# Leader question



## brettsky225 (Aug 10, 2012)

I know it's probably a stupid question but why do you use a leader? And how do you tie one on? 


Posted using Outdoor Hub Campfire


----------



## Erieangler51 (Sep 24, 2012)

Most who use leaders are using a braided line which the fish can see. Most leaders are made of flourocarbon ( invisible under water). I normaly make my leader 3-4 ft long. Tie your leader to a small ball bearing swivel then tie it to your main line then tie lure on. The reason I do it this way is so that I can tie a Palomar knot on all 3 spots with knots.


Posted using Outdoor Hub Campfire


----------



## sherman51 (Apr 12, 2011)

I use a heavy braid up on erie for walleyes so I use a smaller fluro 20 lb test leader because of the low visibility of fluro line. I have used 20 lb suffix 832 for pond bass and have had very good luck fishing around brush without a leader. I either use a uni to uni knot or a blood knot to tie my leaders on. most of the time I use the uni to uni. I think it is a better knot and is simple to tie.
Sherman

oh yea I have been using about a 7' leader in front of my diver but next year after doing some reading on here im going to try using about a 10' leader


----------



## brettsky225 (Aug 10, 2012)

Oh ok that makes sense 


Posted using Outdoor Hub Campfire


----------



## fooked (Jul 2, 2013)

I use a fluro leader with all of my braided line. I use a uni - uni knot and make sure the leader is long enough for the knot to go around the spool a few times. I feel that when line is moving the knot slides through the guides better. I use this setup on my spinning and baitcast reels.


----------



## sherman51 (Apr 12, 2011)

if you don't already know how to tie a uni to uni or a blood knot you can google them and get some good instructions.
sherman


----------



## Bassbme (Mar 11, 2012)

I don't use leaders anymore, but as everyone has basically said, a leader is normally used to cut down on line visibility at the bait. People also use leader material for what is called a "shock leader." When using non to low stretch lines like braid, people will use a leader material that stretches (regular mono filament or fluorocarbon) to lessen the force of a hook set. 

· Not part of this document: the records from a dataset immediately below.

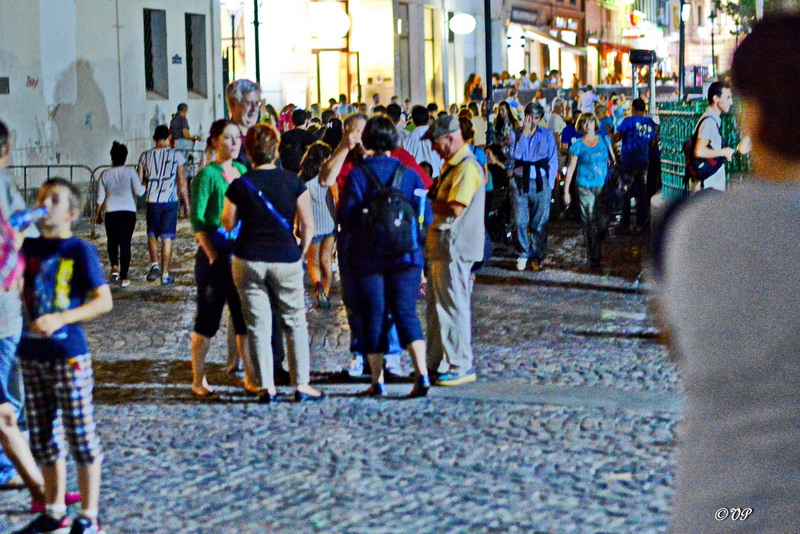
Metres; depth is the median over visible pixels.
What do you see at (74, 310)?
boy
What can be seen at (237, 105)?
man
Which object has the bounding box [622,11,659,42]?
shop sign
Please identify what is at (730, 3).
tree
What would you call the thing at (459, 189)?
man
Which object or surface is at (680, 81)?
pole
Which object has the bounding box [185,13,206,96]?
window
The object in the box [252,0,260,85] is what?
pole
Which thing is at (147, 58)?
window
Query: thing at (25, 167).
metal barrier
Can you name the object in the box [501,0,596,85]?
building
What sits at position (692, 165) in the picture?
backpack
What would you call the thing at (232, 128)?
woman
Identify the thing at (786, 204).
person
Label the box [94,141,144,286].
woman
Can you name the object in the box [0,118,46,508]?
person
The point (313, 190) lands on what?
woman
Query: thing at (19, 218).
water bottle
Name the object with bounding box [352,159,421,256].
backpack
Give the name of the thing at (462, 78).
building
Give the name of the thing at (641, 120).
man
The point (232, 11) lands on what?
street lamp
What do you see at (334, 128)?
person
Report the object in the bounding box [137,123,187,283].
man
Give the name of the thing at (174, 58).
plaque
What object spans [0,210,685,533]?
cobblestone pavement
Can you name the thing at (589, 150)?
woman
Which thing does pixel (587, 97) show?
person
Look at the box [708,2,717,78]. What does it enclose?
street lamp
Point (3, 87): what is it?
wall plaque
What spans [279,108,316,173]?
person
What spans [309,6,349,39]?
round lamp
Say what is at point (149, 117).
building
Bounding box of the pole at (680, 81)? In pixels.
[678,0,685,99]
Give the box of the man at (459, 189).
[421,115,486,387]
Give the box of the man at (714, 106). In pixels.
[688,80,745,192]
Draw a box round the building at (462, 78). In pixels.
[229,0,493,111]
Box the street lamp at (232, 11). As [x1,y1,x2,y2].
[224,0,243,94]
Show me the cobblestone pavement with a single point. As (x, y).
(111, 361)
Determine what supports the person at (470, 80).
on the ground
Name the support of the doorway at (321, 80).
in the building at (462, 78)
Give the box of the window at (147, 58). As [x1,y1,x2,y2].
[143,8,167,98]
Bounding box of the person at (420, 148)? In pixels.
[400,105,441,177]
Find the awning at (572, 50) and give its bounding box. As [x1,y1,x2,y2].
[510,26,582,54]
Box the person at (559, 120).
[547,97,568,143]
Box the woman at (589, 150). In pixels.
[563,112,615,267]
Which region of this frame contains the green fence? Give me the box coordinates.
[655,97,746,197]
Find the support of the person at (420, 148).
on the ground
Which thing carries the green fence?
on the ground
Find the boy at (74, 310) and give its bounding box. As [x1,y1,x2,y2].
[16,178,112,533]
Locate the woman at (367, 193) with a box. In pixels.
[337,117,431,399]
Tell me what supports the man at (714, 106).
on the ground
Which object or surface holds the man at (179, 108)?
on the ground
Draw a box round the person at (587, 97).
[578,86,596,113]
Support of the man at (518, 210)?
on the cobblestone pavement
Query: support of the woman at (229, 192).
on the cobblestone pavement
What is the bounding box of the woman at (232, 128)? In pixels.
[187,120,252,397]
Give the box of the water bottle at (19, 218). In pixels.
[10,205,47,230]
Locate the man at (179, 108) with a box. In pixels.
[168,103,198,151]
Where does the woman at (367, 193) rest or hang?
on the cobblestone pavement
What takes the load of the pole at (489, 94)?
on the ground
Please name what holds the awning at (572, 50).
attached to the building at (517, 3)
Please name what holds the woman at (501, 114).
on the ground
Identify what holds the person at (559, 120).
on the ground
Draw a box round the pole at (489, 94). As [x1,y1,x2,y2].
[484,0,494,145]
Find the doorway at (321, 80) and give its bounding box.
[314,50,357,105]
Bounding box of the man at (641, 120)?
[615,97,657,230]
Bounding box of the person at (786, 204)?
[651,8,799,533]
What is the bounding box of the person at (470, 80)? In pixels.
[465,73,483,101]
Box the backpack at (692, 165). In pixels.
[682,113,722,184]
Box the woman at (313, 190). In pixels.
[300,141,339,308]
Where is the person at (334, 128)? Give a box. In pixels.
[320,110,343,151]
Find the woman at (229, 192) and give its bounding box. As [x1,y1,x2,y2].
[219,122,322,402]
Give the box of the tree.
[716,0,757,36]
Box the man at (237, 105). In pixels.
[225,78,262,167]
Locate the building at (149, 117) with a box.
[0,0,221,178]
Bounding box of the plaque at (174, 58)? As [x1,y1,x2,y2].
[171,54,182,64]
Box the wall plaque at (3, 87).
[0,76,9,94]
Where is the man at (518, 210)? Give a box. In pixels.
[507,101,558,270]
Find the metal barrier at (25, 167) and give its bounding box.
[6,164,104,238]
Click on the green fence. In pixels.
(680, 176)

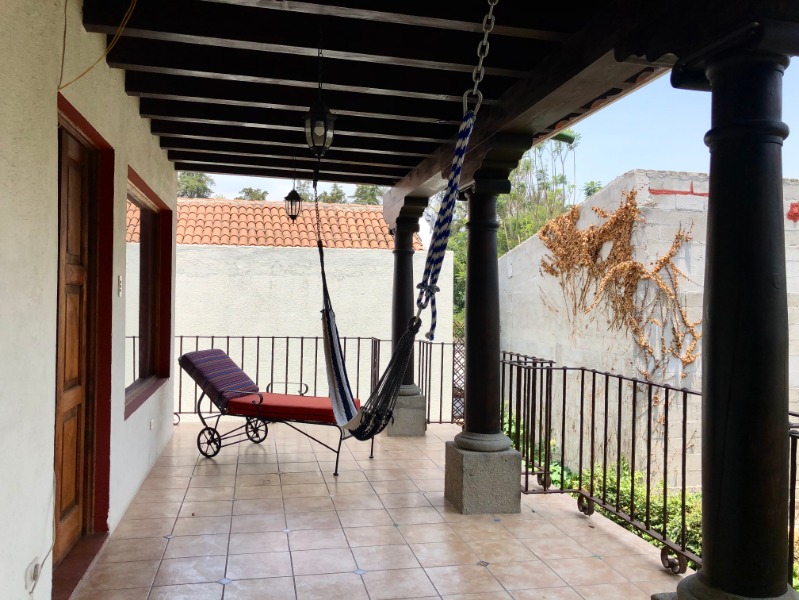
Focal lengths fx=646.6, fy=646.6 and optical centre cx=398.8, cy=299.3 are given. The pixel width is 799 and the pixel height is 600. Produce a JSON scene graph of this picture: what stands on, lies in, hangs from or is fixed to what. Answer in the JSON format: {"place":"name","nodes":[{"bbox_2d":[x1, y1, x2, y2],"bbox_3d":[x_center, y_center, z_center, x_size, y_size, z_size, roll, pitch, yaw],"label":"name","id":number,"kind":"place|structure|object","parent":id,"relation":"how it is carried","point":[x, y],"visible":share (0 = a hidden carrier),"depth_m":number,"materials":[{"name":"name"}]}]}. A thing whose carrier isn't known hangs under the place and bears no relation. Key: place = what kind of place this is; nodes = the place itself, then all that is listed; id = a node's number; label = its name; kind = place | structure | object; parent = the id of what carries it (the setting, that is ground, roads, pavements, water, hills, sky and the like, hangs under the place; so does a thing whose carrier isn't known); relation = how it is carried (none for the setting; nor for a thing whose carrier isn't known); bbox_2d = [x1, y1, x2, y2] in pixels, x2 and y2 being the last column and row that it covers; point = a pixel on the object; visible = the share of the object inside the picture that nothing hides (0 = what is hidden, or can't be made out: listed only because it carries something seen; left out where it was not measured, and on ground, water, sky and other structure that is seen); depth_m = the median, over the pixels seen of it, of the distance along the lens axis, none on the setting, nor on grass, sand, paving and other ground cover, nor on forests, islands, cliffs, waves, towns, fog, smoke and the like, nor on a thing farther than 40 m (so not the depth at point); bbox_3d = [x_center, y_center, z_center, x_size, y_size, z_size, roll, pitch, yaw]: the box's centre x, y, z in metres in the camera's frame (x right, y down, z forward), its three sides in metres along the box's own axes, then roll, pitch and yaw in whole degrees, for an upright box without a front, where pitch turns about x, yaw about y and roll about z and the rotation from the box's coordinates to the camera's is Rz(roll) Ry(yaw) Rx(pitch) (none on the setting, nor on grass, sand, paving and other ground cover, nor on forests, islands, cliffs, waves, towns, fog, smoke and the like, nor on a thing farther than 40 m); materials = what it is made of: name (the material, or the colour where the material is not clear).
{"place":"outdoors","nodes":[
{"label":"outdoors","id":0,"kind":"place"},
{"bbox_2d":[0,0,176,599],"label":"house wall","id":1,"kind":"structure","parent":0,"point":[158,147],"depth_m":2.54,"materials":[{"name":"paint"}]},
{"bbox_2d":[24,557,41,590],"bbox_3d":[-1.399,1.052,2.476,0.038,0.102,0.092,1,0,-11],"label":"wall socket","id":2,"kind":"object","parent":1,"relation":"attached to","point":[29,576],"visible":0.89,"depth_m":2.45,"materials":[{"name":"white plastic"}]},
{"bbox_2d":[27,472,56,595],"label":"cable","id":3,"kind":"object","parent":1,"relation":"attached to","point":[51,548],"visible":0.84,"depth_m":2.59,"materials":[{"name":"white plastic"}]},
{"bbox_2d":[54,117,100,560],"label":"wooden door","id":4,"kind":"structure","parent":1,"relation":"in","point":[73,401],"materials":[{"name":"brown wood"}]},
{"bbox_2d":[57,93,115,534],"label":"door frame","id":5,"kind":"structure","parent":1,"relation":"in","point":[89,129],"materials":[{"name":"red paint"}]},
{"bbox_2d":[58,0,137,91],"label":"electrical wire","id":6,"kind":"object","parent":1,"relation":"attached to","point":[64,35],"visible":0.93,"depth_m":2.90,"materials":[{"name":"yellow plastic"}]},
{"bbox_2d":[117,274,122,295],"bbox_3d":[-1.695,-0.080,3.923,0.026,0.139,0.087,1,0,-11],"label":"light switch","id":7,"kind":"object","parent":1,"relation":"attached to","point":[120,279],"visible":0.95,"depth_m":3.91,"materials":[{"name":"white"}]},
{"bbox_2d":[124,166,172,420],"bbox_3d":[-2.018,-0.058,5.057,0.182,1.815,1.676,1,0,-11],"label":"window","id":8,"kind":"structure","parent":1,"relation":"in","point":[165,371],"depth_m":5.46,"materials":[{"name":"brown"}]},
{"bbox_2d":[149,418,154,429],"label":"wall socket","id":9,"kind":"object","parent":1,"relation":"attached to","point":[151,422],"visible":0.96,"depth_m":4.96,"materials":[{"name":"white plastic"}]},
{"bbox_2d":[176,172,214,198],"bbox_3d":[-10.941,-2.563,32.292,4.226,7.877,4.217,1,0,31],"label":"tree","id":10,"kind":"object","parent":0,"point":[180,177],"visible":0.16,"depth_m":31.94,"materials":[{"name":"green plant"}]},
{"bbox_2d":[236,186,269,200],"bbox_3d":[-7.638,-2.560,33.885,3.425,6.682,3.449,1,0,30],"label":"tree","id":11,"kind":"object","parent":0,"point":[262,196],"visible":0.19,"depth_m":33.54,"materials":[{"name":"green plant"}]},
{"bbox_2d":[174,244,453,417],"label":"boundary wall","id":12,"kind":"structure","parent":0,"point":[286,281],"depth_m":10.06,"materials":[{"name":"white paint"}]},
{"bbox_2d":[125,198,409,248],"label":"tiled roof","id":13,"kind":"structure","parent":12,"relation":"attached to","point":[266,243],"depth_m":15.32,"materials":[{"name":"orange tile"}]},
{"bbox_2d":[312,184,348,203],"bbox_3d":[-3.603,-2.449,33.178,3.940,6.948,3.875,1,0,39],"label":"tree","id":14,"kind":"object","parent":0,"point":[338,192],"visible":0.22,"depth_m":32.53,"materials":[{"name":"green plant"}]},
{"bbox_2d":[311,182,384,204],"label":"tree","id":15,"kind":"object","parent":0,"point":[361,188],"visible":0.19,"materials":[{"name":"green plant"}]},
{"bbox_2d":[351,184,384,204],"bbox_3d":[-1.217,-2.297,31.114,3.673,6.805,3.662,1,0,35],"label":"tree","id":16,"kind":"object","parent":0,"point":[365,198],"visible":0.2,"depth_m":30.64,"materials":[{"name":"green plant"}]},
{"bbox_2d":[71,418,686,599],"label":"tiled floor","id":17,"kind":"structure","parent":0,"point":[192,426],"materials":[{"name":"beige tile"}]},
{"bbox_2d":[53,529,108,599],"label":"door threshold","id":18,"kind":"structure","parent":17,"relation":"on","point":[84,569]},
{"bbox_2d":[177,349,369,476],"bbox_3d":[-1.082,0.959,5.767,1.795,0.911,0.699,1,0,18],"label":"lounge chair","id":19,"kind":"object","parent":17,"relation":"on","point":[261,401],"visible":0.77,"depth_m":5.61,"materials":[{"name":"red fabric"}]},
{"bbox_2d":[176,348,258,410],"bbox_3d":[-1.680,0.719,6.059,0.556,0.467,0.671,1,0,19],"label":"cushion","id":20,"kind":"object","parent":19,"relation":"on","point":[229,371],"visible":0.96,"depth_m":5.90,"materials":[{"name":"fabric"}]},
{"bbox_2d":[222,391,357,423],"bbox_3d":[-0.932,0.956,5.797,1.073,0.181,0.787,1,0,-11],"label":"red cushion","id":21,"kind":"object","parent":19,"relation":"on","point":[311,406],"visible":0.71,"depth_m":5.51,"materials":[{"name":"red fabric"}]},
{"bbox_2d":[162,335,459,427],"bbox_3d":[-1.151,0.873,7.322,4.262,1.048,0.083,1,0,-11],"label":"metal railing","id":22,"kind":"object","parent":17,"relation":"on","point":[257,337],"visible":0.38,"depth_m":7.35,"materials":[{"name":"metal"}]},
{"bbox_2d":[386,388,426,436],"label":"stone pedestal","id":23,"kind":"object","parent":17,"relation":"on","point":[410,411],"visible":0.63,"depth_m":6.64,"materials":[{"name":"grey stone"}]},
{"bbox_2d":[385,200,428,435],"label":"column","id":24,"kind":"structure","parent":17,"relation":"on","point":[393,434],"depth_m":6.61,"materials":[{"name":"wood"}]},
{"bbox_2d":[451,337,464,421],"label":"lattice panel","id":25,"kind":"object","parent":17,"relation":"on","point":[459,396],"visible":0.43,"depth_m":7.94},
{"bbox_2d":[443,435,521,514],"bbox_3d":[0.577,1.197,4.448,0.482,0.430,0.507,1,0,-11],"label":"stone pedestal","id":26,"kind":"object","parent":17,"relation":"on","point":[485,492],"visible":0.81,"depth_m":4.24,"materials":[{"name":"grey stone"}]},
{"bbox_2d":[451,138,532,455],"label":"column","id":27,"kind":"structure","parent":26,"relation":"on","point":[469,325],"depth_m":4.34,"materials":[{"name":"black wood"}]},
{"bbox_2d":[501,351,798,582],"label":"metal railing","id":28,"kind":"object","parent":17,"relation":"on","point":[593,371],"visible":0.57,"depth_m":4.44,"materials":[{"name":"black metal"}]},
{"bbox_2d":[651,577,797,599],"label":"stone pedestal","id":29,"kind":"object","parent":17,"relation":"on","point":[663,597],"visible":0.21,"depth_m":2.24,"materials":[{"name":"grey stone"}]},
{"bbox_2d":[77,0,774,198],"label":"wooden ceiling","id":30,"kind":"structure","parent":0,"point":[240,121],"materials":[{"name":"brown wood"}]},
{"bbox_2d":[284,157,301,220],"bbox_3d":[-0.984,-1.034,6.014,0.167,0.674,0.173,1,0,-11],"label":"lantern","id":31,"kind":"object","parent":30,"relation":"hanging from","point":[289,195],"visible":0.99,"depth_m":5.98,"materials":[{"name":"black metal"}]},
{"bbox_2d":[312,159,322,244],"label":"chain","id":32,"kind":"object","parent":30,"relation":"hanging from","point":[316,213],"visible":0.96,"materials":[{"name":"black metal"}]},
{"bbox_2d":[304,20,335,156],"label":"lantern","id":33,"kind":"object","parent":30,"relation":"hanging from","point":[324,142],"visible":1,"depth_m":3.12,"materials":[{"name":"black metal"}]},
{"bbox_2d":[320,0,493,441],"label":"hammock","id":34,"kind":"object","parent":30,"relation":"hanging from","point":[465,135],"visible":0.95,"depth_m":3.71,"materials":[{"name":"fabric"}]},
{"bbox_2d":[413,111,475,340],"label":"rope","id":35,"kind":"object","parent":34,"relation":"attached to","point":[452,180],"visible":0.9,"depth_m":3.78,"materials":[{"name":"blue fabric"}]},
{"bbox_2d":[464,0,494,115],"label":"chain","id":36,"kind":"object","parent":30,"relation":"hanging from","point":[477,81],"visible":0.97,"depth_m":3.04,"materials":[{"name":"silver metal"}]},
{"bbox_2d":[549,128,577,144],"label":"pipe","id":37,"kind":"object","parent":30,"relation":"attached to","point":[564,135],"visible":0.43,"depth_m":4.65,"materials":[{"name":"green"}]},
{"bbox_2d":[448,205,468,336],"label":"tree","id":38,"kind":"object","parent":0,"point":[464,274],"visible":0.14,"depth_m":19.37,"materials":[{"name":"green plant"}]},
{"bbox_2d":[198,54,798,202],"label":"sky","id":39,"kind":"structure","parent":0,"point":[613,175],"materials":[{"name":"blue"}]},
{"bbox_2d":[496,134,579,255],"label":"tree","id":40,"kind":"object","parent":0,"point":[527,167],"visible":0.39,"depth_m":21.59,"materials":[{"name":"green plant"}]},
{"bbox_2d":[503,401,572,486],"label":"shrub","id":41,"kind":"object","parent":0,"point":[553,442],"visible":0.19,"depth_m":7.60,"materials":[{"name":"green plant"}]},
{"bbox_2d":[582,180,602,197],"bbox_3d":[8.141,-1.809,26.472,2.037,6.252,2.102,1,0,-39],"label":"tree","id":42,"kind":"object","parent":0,"point":[588,193],"visible":0.15,"depth_m":26.48,"materials":[{"name":"green plant"}]},
{"bbox_2d":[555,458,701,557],"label":"shrub","id":43,"kind":"object","parent":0,"point":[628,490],"visible":0.24,"depth_m":6.85,"materials":[{"name":"green plant"}]},
{"bbox_2d":[499,168,798,494],"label":"block wall","id":44,"kind":"structure","parent":0,"point":[798,223],"depth_m":7.88,"materials":[{"name":"grey concrete"}]},
{"bbox_2d":[535,189,702,383],"bbox_3d":[2.658,-0.050,8.075,1.324,2.512,2.173,1,0,-11],"label":"climbing vine","id":45,"kind":"object","parent":44,"relation":"attached to","point":[677,238],"visible":0.82,"depth_m":7.91,"materials":[{"name":"brown plant"}]},
{"bbox_2d":[662,26,798,597],"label":"wooden column","id":46,"kind":"structure","parent":0,"point":[710,206],"depth_m":2.13,"materials":[{"name":"black wood"}]}
]}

As many have said, back to back Uni knots make a great leader to main line connection. The knot is cylindrical and passes through guides pretty easily. There is one thing to remember when using a leader that is long enough to cause the knot to go through the guides while casting, though. The constant motion of the knot passing through the guides will eventually weaken the knot, so it's not a bad idea to tie on a new leader from time to time throughout the day.


----------